I recently handed the monthly bookkeeping over to our accountant. It was how I imagine handing the keys over to my newly licensed driver will feel in roughly 6 more years. I’ve been doing the bookkeeping for our little company for…ever. The funny thing is that I’m a creative at heart and becoming bogged down with the in and out flows took quite a while. Year to date comparison P & L’s run on a monthly and then weekly basis soon followed.
Who knew bookkeeping was a gateway to compulsiveness? I am sure someone knew that. But I didn’t. It wasn’t until three months after my roofer and the other roofer and his wife gave me a thumbs up to turn the monthly maintenance over that I finally got my nerve up and did it. I called Joe. He told me how to package up the files, statements, monthly and quarterly reports from 2010. And I did it all. Wrapped it up in a nice neat email, files attached and it just sat there in the “drafts” box of my email. I had a death grip on that stuff. But finally I got out of my own way and sent it over. And I breathed. Deep. No more dreading that the mistake I made this year will finally be the one that cost more than a payroll service I should have hired years ago. What’s so funny is that I know Joe’s only doing it as a favor to us. He’s certainly not going to retire off of us. In fact I’d be surprised if he made anything off this arrangement of ours.
All this has shown me just how much I hate change.

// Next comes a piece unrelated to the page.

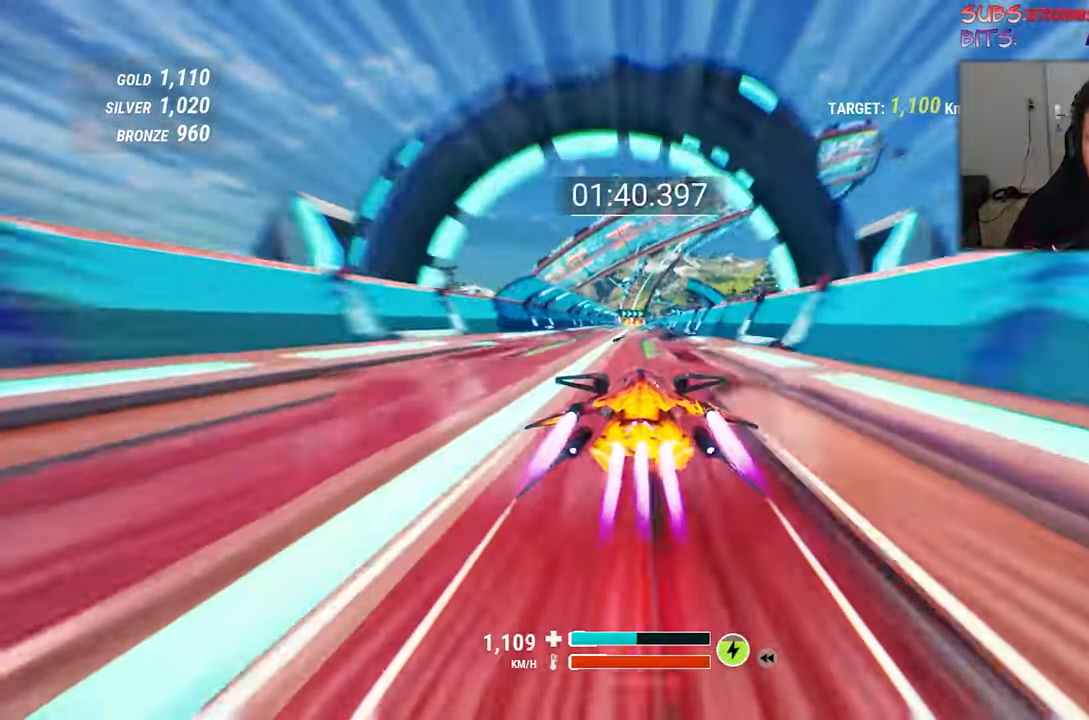
{"dt_ms": 500, "buttons": [], "left_stick": "up", "right_stick": "center", "events": [[284, "right_stick", "left"], [417, "right_stick", "center"]]}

It hate it lots more than the pain of just about any uncomfortable situation you can drum up. But this year, with some much needed business coaching, which I suppose was just the couch trip this roofer’s wife needed, I’ve learned that fearing change isn’t all that it’s cracked up to be. It’s much, much worse. So get out of your own way already.
I just glanced at my post title. Tidal-holic. And it reminded me of why I started this rant. I held that bookkeeping assignment inside my heart for nearly 15 years. When you’re self-employed, keeping the books, watching the ebb and flow of cash can easily become a compulsion. Especially when your business is seasonal. The money flows up on your beach, lapping at your calves and it’s cool, refreshing. And then it slips down back into the ocean, impossibly slick. Dripping through your fist. And you watch those tides – like a surfer. You watch. The ebb and flow of the tide is hypnotic. You can’t tear your eyes away. You’re not watching the high tide and low tide anymore. You’re married to each wave that hits your shore. Balance goes up, up, up. It’s bliss. Balance goes down – oh it’s sinking low. Fret, fret, fret. That beach is brutal. Cut glass and jagged shells. But it’s of your own making. The salty sailor knows that no matter what the individual wave is doing, the tide is sure to roll back in. It always has. It always will. Breathe.